= Exercise goal =
Please return all of the records that follow, exactly as written.

= Record extracts =

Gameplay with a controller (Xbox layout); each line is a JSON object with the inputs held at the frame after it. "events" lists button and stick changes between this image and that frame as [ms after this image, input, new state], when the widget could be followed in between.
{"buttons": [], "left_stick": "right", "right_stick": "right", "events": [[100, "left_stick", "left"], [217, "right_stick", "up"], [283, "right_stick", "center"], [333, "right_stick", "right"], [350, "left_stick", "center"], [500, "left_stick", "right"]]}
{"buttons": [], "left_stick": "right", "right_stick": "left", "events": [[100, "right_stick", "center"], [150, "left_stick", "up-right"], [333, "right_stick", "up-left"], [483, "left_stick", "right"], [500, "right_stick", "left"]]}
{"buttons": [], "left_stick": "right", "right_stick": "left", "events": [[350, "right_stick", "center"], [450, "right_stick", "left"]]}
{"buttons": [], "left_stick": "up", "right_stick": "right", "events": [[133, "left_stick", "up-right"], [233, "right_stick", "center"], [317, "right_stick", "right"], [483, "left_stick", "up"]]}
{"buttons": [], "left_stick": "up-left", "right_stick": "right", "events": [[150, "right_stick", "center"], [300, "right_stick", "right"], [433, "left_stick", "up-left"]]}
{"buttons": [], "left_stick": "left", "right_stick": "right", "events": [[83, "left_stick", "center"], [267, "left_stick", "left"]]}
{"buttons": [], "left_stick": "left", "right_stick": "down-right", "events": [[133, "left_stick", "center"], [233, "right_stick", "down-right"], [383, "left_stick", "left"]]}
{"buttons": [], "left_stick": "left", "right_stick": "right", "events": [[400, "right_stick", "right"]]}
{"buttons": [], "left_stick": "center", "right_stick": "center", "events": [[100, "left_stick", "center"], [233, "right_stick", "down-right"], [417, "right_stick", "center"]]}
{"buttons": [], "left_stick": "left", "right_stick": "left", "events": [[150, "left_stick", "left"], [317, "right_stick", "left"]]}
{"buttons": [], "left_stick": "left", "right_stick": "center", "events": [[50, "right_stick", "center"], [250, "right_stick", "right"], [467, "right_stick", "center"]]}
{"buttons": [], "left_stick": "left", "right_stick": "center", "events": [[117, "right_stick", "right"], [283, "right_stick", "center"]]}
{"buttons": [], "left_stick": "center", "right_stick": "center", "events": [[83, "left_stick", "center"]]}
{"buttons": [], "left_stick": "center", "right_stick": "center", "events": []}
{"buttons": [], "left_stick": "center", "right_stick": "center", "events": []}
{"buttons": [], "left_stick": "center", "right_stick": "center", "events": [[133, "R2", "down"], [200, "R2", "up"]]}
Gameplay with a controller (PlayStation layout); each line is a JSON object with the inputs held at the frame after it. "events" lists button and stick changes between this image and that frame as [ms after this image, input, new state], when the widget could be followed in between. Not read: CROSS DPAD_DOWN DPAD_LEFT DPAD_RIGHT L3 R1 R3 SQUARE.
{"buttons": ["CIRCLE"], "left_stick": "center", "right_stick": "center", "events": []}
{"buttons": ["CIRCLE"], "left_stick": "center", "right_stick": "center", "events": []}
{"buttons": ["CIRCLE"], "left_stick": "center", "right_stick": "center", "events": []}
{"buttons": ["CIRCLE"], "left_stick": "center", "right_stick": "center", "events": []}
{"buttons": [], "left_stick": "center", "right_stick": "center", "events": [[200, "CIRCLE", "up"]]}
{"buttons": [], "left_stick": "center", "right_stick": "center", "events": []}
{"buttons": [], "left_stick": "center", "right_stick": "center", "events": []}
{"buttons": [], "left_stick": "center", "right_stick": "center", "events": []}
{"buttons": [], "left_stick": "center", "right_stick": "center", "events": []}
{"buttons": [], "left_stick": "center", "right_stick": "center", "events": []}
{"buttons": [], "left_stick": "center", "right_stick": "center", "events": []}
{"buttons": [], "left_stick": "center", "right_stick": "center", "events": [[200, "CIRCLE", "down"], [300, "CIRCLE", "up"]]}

= Task answer =
Gameplay with a controller (Xbox layout); each line is a JSON object with the inputs held at the frame after it. "events" lists button and stick changes between this image and that frame as [ms after this image, input, new state], when the widget could be followed in between.
{"buttons": [], "left_stick": "right", "right_stick": "right", "events": [[100, "left_stick", "left"], [217, "right_stick", "up"], [283, "right_stick", "center"], [333, "right_stick", "right"], [350, "left_stick", "center"], [500, "left_stick", "right"]]}
{"buttons": [], "left_stick": "right", "right_stick": "left", "events": [[100, "right_stick", "center"], [150, "left_stick", "up-right"], [333, "right_stick", "up-left"], [483, "left_stick", "right"], [500, "right_stick", "left"]]}
{"buttons": [], "left_stick": "right", "right_stick": "left", "events": [[350, "right_stick", "center"], [450, "right_stick", "left"]]}
{"buttons": [], "left_stick": "up", "right_stick": "right", "events": [[133, "left_stick", "up-right"], [233, "right_stick", "center"], [317, "right_stick", "right"], [483, "left_stick", "up"]]}
{"buttons": [], "left_stick": "up-left", "right_stick": "right", "events": [[150, "right_stick", "center"], [300, "right_stick", "right"], [433, "left_stick", "up-left"]]}
{"buttons": [], "left_stick": "left", "right_stick": "right", "events": [[83, "left_stick", "center"], [267, "left_stick", "left"]]}
{"buttons": [], "left_stick": "left", "right_stick": "down-right", "events": [[133, "left_stick", "center"], [233, "right_stick", "down-right"], [383, "left_stick", "left"]]}
{"buttons": [], "left_stick": "left", "right_stick": "right", "events": [[400, "right_stick", "right"]]}
{"buttons": [], "left_stick": "center", "right_stick": "center", "events": [[100, "left_stick", "center"], [233, "right_stick", "down-right"], [417, "right_stick", "center"]]}
{"buttons": [], "left_stick": "left", "right_stick": "left", "events": [[150, "left_stick", "left"], [317, "right_stick", "left"]]}
{"buttons": [], "left_stick": "left", "right_stick": "center", "events": [[50, "right_stick", "center"], [250, "right_stick", "right"], [467, "right_stick", "center"]]}
{"buttons": [], "left_stick": "left", "right_stick": "center", "events": [[117, "right_stick", "right"], [283, "right_stick", "center"]]}
{"buttons": [], "left_stick": "center", "right_stick": "center", "events": [[83, "left_stick", "center"]]}
{"buttons": [], "left_stick": "center", "right_stick": "center", "events": []}
{"buttons": [], "left_stick": "center", "right_stick": "center", "events": []}
{"buttons": [], "left_stick": "center", "right_stick": "center", "events": [[133, "R2", "down"], [200, "R2", "up"]]}
Gameplay with a controller (PlayStation layout); each line is a JSON object with the inputs held at the frame after it. "events" lists button and stick changes between this image and that frame as [ms after this image, input, new state], when the widget could be followed in between. Not read: CROSS DPAD_DOWN DPAD_LEFT DPAD_RIGHT L3 R1 R3 SQUARE.
{"buttons": ["CIRCLE"], "left_stick": "center", "right_stick": "center", "events": []}
{"buttons": ["CIRCLE"], "left_stick": "center", "right_stick": "center", "events": []}
{"buttons": ["CIRCLE"], "left_stick": "center", "right_stick": "center", "events": []}
{"buttons": ["CIRCLE"], "left_stick": "center", "right_stick": "center", "events": []}
{"buttons": [], "left_stick": "center", "right_stick": "center", "events": [[200, "CIRCLE", "up"]]}
{"buttons": [], "left_stick": "center", "right_stick": "center", "events": []}
{"buttons": [], "left_stick": "center", "right_stick": "center", "events": []}
{"buttons": [], "left_stick": "center", "right_stick": "center", "events": []}
{"buttons": [], "left_stick": "center", "right_stick": "center", "events": []}
{"buttons": [], "left_stick": "center", "right_stick": "center", "events": []}
{"buttons": [], "left_stick": "center", "right_stick": "center", "events": []}
{"buttons": [], "left_stick": "center", "right_stick": "center", "events": [[200, "CIRCLE", "down"], [300, "CIRCLE", "up"]]}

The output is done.